Our session was led by the Reverend Canon Sarah Snyder, who has served as the Archbishop of Canterbury’s Canon for Reconciliation and works in places of conflict around the world, including Israel and Gaza.

All of us as spiritual leaders shared our common, impossible struggle.   What one can possibly say? How to speak to this horror? With hopelessness? Say nothing? With fear for creating further polarization? Trivalizing it by speaking at all? And there are so many voices already; we just add to the cacophonous din of confusion and division?

Yet we must speak, witness to what is so.

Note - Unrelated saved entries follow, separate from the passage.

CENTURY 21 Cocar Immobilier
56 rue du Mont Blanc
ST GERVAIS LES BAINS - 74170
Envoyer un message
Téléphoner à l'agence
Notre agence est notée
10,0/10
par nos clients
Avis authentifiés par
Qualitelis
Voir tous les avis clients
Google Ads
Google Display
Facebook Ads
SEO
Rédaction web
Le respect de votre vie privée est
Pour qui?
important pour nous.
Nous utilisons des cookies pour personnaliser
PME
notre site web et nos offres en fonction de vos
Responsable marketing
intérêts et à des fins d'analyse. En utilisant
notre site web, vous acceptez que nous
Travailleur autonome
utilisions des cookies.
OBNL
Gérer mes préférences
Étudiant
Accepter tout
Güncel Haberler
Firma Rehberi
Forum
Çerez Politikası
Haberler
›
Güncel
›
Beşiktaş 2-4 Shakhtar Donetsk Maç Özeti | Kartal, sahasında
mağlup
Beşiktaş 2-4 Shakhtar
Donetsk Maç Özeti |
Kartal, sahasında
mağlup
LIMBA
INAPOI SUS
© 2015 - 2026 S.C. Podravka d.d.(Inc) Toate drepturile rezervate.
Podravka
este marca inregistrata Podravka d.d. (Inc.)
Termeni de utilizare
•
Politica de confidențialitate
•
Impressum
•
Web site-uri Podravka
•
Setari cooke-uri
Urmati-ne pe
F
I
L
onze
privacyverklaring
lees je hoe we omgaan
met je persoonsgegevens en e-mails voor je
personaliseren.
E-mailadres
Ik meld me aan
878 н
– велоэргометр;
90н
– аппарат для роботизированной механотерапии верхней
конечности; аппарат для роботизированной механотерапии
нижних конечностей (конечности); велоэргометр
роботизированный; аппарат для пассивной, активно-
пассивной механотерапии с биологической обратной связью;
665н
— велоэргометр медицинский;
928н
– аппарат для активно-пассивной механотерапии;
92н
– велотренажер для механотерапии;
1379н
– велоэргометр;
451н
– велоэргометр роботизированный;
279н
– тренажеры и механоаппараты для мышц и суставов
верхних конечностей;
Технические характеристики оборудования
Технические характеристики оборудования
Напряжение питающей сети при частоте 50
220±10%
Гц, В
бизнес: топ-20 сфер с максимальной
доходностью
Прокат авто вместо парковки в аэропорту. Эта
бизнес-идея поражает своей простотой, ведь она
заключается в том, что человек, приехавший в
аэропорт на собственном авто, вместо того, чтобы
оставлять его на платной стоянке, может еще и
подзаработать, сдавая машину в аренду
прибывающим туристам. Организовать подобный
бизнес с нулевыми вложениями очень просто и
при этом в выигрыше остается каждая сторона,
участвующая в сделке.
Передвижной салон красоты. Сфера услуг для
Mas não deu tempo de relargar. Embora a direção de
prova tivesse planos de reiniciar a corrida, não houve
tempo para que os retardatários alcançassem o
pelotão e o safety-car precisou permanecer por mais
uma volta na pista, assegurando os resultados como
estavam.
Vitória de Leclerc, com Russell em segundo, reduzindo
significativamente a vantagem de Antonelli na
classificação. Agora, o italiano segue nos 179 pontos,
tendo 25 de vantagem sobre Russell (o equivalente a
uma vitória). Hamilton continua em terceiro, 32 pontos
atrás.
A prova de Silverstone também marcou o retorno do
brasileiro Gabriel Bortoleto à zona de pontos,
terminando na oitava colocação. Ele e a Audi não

The sacred tradition of lament, as spoken through the Psalms, came alive in our session. The Psalms express collective and individual lament towards & against God for the injustice in the world.

Lament is a guttural response of protest.
Lament is a fist shake that it be put right.
Lament is a visceral, heartbreaking cry.

We were invited to write our own lament in the tradition of the Psalms.
I share the one I wrote above, at the top.

I invite, no, perhaps, I implore you
to compose/write your own lament.
Share them with me by responding to this email.
With your permission, named or anonymously,
I will share them in the next newsletter as we all lament together. 

If you would like to be informed by the Psalms as you craft your lament,  here is an example: Psalm 22

May we lament.
May the whole world wail together. 
May we all be one in an outpouring of lamentation.